Text:
PHOENIX-3792 Provide way to skip normalization of column names in phoenix-spark 
integration


Project: http://git-wip-us.apache.org/repos/asf/phoenix/repo
Commit: http://git-wip-us.apache.org/repos/asf/phoenix/commit/fa5281eb
Tree: http://git-wip-us.apache.org/repos/asf/phoenix/tree/fa5281eb
Diff: http://git-wip-us.apache.org/repos/asf/phoenix/diff/fa5281eb

Branch: refs/heads/4.x-HBase-0.98
Commit: fa5281ebd119d24c9f0a3d274376a774c5334a37
Parents: 9e7a997
Author: Ankit Singhal <ankitsingha...@gmail.com>
Authored: Fri Apr 21 11:55:12 2017 +0530
Committer: Ankit Singhal <ankitsingha...@gmail.com>
Committed: Fri Apr 21 11:55:12 2017 +0530

----------------------------------------------------------------------
 phoenix-spark/src/it/resources/globalSetup.sql  |  1 +
 .../apache/phoenix/spark/PhoenixSparkIT.scala   | 27 ++++++++++++++++++--
 .../phoenix/spark/DataFrameFunctions.scala      | 19 +++++++++++---
 .../apache/phoenix/spark/DefaultSource.scala    |  2 +-
 4 files changed, 42 insertions(+), 7 deletions(-)
----------------------------------------------------------------------


http://git-wip-us.apache.org/repos/asf/phoenix/blob/fa5281eb/phoenix-spark/src/it/resources/globalSetup.sql
----------------------------------------------------------------------
diff --git a/phoenix-spark/src/it/resources/globalSetup.sql 
b/phoenix-spark/src/it/resources/globalSetup.sql
index dc24da7..7ac0039 100644
--- a/phoenix-spark/src/it/resources/globalSetup.sql
+++ b/phoenix-spark/src/it/resources/globalSetup.sql
@@ -17,6 +17,7 @@
 CREATE TABLE table1 (id BIGINT NOT NULL PRIMARY KEY, col1 VARCHAR)
 CREATE TABLE table1_copy (id BIGINT NOT NULL PRIMARY KEY, col1 VARCHAR)
 CREATE TABLE table2 (id BIGINT NOT NULL PRIMARY KEY, table1_id BIGINT, 
"t2col1" VARCHAR)
+CREATE TABLE table3 (id BIGINT NOT NULL PRIMARY KEY, table3_id BIGINT, 
"t2col1" VARCHAR)
 UPSERT INTO table1 (id, col1) VALUES (1, 'test_row_1')
 UPSERT INTO table2 (id, table1_id, "t2col1") VALUES (1, 1, 'test_child_1')
 UPSERT INTO table2 (id, table1_id, "t2col1") VALUES (2, 1, 'test_child_2')

Your tasks:
**1.** Decide whether each statement agrees with the Phoenix commit text, answering yes or no and quoting the words of the commit text that settle it: (a) the same person is listed as both author and committer; (b) the change touched five files; (c) the commit sits on the 4.x-HBase-0.98 branch.
**2.** Extend the Phoenix commit text, picking up right after its final line, the UPSERT into table2 with the value 'test_child_2'.
The records that come next are drawn from a separate source.

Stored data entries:
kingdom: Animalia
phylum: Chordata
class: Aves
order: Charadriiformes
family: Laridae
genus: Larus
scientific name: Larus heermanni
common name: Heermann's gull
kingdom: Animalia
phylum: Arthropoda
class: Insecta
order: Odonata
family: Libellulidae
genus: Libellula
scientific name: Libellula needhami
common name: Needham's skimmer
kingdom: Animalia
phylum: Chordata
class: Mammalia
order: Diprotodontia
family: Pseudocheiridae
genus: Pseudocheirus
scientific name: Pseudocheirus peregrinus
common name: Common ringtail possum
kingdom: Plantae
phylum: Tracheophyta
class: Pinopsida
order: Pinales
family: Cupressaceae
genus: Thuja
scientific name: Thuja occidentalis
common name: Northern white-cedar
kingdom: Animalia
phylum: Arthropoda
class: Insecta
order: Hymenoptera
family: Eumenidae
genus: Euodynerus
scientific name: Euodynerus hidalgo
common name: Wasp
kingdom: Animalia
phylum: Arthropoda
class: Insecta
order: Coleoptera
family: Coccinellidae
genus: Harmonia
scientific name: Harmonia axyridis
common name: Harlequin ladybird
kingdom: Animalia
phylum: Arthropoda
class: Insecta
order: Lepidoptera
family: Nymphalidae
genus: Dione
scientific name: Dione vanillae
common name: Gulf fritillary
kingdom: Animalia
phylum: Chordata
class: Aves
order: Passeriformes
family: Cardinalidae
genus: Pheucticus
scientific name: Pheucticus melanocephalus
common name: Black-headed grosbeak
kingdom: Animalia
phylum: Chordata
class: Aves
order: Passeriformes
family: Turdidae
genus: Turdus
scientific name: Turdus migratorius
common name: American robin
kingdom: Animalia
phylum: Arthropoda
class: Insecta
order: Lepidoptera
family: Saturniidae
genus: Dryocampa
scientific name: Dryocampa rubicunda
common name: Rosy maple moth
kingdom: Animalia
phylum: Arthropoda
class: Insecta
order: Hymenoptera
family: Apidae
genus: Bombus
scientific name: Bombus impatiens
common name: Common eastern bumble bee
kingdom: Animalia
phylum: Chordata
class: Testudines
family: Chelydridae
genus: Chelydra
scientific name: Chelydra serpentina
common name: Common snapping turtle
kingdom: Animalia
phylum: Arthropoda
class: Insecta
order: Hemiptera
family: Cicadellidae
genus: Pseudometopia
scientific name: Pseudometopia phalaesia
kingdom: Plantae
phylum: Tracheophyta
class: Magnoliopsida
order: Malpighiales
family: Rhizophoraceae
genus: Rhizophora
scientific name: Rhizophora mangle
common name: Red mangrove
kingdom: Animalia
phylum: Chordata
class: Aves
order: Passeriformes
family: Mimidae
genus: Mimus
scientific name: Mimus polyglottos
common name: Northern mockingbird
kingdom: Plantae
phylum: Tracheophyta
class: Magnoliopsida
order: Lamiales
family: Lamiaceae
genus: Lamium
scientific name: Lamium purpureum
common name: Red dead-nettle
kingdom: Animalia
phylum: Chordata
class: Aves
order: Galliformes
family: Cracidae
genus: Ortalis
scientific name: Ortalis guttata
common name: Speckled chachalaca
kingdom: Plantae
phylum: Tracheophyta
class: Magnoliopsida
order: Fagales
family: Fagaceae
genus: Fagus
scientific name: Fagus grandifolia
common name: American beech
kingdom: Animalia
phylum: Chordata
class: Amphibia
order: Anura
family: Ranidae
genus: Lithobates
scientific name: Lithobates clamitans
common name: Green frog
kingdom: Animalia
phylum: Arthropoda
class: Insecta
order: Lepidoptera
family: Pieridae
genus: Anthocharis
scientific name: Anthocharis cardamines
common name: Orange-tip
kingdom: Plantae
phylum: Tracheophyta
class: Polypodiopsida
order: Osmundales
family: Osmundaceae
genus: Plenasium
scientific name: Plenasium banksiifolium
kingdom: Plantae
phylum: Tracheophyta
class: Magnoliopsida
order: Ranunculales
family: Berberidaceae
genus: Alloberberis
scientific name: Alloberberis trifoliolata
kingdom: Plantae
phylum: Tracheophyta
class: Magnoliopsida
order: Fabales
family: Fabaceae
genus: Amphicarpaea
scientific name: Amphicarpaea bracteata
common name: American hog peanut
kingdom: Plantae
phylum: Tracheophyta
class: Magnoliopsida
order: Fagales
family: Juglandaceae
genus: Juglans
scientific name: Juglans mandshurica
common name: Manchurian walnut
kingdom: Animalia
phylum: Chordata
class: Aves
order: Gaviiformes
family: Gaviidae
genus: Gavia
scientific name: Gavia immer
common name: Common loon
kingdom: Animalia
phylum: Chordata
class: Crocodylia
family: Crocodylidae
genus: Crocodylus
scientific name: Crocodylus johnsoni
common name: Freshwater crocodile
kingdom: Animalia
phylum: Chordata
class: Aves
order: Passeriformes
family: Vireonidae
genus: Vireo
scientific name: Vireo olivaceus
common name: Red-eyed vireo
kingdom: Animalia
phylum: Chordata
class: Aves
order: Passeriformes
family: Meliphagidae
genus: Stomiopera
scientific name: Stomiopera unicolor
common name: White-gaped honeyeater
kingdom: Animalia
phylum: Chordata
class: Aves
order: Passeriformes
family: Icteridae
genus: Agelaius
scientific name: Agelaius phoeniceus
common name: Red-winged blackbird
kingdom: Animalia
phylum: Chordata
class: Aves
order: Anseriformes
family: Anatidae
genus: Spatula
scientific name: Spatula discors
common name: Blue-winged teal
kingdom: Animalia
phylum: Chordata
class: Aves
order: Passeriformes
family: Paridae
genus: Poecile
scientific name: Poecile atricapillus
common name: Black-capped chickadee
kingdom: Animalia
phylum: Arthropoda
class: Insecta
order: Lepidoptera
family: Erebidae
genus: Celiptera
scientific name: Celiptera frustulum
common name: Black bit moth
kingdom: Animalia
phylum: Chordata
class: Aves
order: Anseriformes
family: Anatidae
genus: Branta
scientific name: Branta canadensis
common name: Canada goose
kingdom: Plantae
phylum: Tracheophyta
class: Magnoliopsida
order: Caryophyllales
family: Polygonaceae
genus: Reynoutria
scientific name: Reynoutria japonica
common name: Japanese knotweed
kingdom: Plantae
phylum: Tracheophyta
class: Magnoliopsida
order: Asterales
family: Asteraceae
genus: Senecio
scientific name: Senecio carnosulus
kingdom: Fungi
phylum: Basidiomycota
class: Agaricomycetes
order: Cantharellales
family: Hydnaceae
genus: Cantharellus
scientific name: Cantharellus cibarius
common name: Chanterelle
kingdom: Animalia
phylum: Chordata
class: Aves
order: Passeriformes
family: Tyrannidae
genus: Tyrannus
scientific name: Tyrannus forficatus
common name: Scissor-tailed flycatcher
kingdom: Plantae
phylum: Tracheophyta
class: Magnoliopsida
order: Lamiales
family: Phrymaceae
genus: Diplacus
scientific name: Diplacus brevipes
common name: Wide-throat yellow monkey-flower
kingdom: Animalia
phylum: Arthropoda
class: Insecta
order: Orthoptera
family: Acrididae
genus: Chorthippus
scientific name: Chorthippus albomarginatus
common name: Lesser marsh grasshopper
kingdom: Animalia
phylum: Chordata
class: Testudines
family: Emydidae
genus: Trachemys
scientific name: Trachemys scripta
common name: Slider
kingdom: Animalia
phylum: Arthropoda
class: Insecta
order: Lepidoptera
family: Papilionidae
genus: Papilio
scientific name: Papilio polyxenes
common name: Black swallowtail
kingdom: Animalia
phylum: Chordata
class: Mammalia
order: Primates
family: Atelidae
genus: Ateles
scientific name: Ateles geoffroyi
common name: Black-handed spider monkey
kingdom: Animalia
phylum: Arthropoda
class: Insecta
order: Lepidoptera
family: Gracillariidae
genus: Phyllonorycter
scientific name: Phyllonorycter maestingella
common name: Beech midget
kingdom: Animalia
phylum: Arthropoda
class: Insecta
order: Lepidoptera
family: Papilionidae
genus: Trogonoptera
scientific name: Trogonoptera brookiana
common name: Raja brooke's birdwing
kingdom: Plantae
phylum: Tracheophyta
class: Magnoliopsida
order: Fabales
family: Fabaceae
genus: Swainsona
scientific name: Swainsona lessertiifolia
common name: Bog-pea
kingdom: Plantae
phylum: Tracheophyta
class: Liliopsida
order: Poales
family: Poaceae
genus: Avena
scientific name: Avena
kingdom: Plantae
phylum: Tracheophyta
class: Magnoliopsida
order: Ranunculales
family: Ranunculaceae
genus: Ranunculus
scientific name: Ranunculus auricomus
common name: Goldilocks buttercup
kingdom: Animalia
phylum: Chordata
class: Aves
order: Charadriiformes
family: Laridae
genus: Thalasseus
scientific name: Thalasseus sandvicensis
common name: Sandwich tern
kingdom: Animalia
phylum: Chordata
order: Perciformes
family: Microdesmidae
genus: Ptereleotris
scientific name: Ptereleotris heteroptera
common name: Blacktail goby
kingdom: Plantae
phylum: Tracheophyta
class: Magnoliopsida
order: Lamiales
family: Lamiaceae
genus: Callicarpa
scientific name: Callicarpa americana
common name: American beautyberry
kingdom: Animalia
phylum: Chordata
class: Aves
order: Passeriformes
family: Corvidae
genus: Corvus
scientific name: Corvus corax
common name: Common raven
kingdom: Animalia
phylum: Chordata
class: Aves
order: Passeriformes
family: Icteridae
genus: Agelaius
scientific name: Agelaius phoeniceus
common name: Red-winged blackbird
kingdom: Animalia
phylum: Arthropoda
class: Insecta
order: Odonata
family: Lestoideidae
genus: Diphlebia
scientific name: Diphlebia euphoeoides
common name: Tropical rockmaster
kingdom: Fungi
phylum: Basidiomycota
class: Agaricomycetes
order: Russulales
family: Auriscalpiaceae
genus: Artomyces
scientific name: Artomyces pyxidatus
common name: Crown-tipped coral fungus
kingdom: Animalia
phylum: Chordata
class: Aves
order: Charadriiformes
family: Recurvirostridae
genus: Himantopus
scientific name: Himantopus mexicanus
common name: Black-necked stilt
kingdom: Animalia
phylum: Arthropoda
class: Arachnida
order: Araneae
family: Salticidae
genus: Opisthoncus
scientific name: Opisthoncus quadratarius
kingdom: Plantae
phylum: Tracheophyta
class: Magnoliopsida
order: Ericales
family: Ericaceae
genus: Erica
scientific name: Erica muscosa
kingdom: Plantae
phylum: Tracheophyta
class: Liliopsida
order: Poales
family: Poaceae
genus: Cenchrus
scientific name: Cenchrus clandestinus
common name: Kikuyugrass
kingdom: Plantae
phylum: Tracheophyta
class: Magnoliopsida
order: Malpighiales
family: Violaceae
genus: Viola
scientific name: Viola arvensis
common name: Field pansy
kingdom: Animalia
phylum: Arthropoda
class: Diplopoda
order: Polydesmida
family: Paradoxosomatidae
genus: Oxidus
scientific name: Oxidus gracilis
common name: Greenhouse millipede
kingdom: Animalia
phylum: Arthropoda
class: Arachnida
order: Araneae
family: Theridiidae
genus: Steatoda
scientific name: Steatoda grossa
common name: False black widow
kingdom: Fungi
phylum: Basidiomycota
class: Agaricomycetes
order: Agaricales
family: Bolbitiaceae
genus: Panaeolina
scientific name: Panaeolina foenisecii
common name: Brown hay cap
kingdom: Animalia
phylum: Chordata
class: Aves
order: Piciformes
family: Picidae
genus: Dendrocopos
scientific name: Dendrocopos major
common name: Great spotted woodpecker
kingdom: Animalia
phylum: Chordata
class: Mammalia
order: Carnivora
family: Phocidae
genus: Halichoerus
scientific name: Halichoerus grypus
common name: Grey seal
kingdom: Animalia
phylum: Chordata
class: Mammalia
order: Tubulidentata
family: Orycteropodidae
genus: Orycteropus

Written responses:
**1.**
(a) Yes: "Author: Ankit Singhal" and "Committer: Ankit Singhal".
(b) No: "4 files changed, 42 insertions(+), 7 deletions(-)".
(c) Yes: "Branch: refs/heads/4.x-HBase-0.98".

**2.**
http://git-wip-us.apache.org/repos/asf/phoenix/blob/fa5281eb/phoenix-spark/src/it/scala/org/apache/phoenix/spark/PhoenixSparkIT.scala
----------------------------------------------------------------------
diff --git 
a/phoenix-spark/src/it/scala/org/apache/phoenix/spark/PhoenixSparkIT.scala 
b/phoenix-spark/src/it/scala/org/apache/phoenix/spark/PhoenixSparkIT.scala
index bb8c302..528b33a 100644
--- a/phoenix-spark/src/it/scala/org/apache/phoenix/spark/PhoenixSparkIT.scala
+++ b/phoenix-spark/src/it/scala/org/apache/phoenix/spark/PhoenixSparkIT.scala
@@ -20,15 +20,38 @@ import org.apache.phoenix.util.{ColumnInfo, SchemaUtil}
 import org.apache.spark.sql.types._
 import org.apache.spark.sql.{Row, SQLContext, SaveMode}
 import org.joda.time.DateTime
-
+import org.apache.spark.{SparkConf, SparkContext}
 import scala.collection.mutable.ListBuffer
-
+import org.apache.hadoop.conf.Configuration
 /**
   * Note: If running directly from an IDE, these are the recommended VM 
parameters:
   * -Xmx1536m -XX:MaxPermSize=512m -XX:ReservedCodeCacheSize=512m
   */
 class PhoenixSparkIT extends AbstractPhoenixSparkIT {
 
+  test("Can persist data with case senstive columns (like in avro schema)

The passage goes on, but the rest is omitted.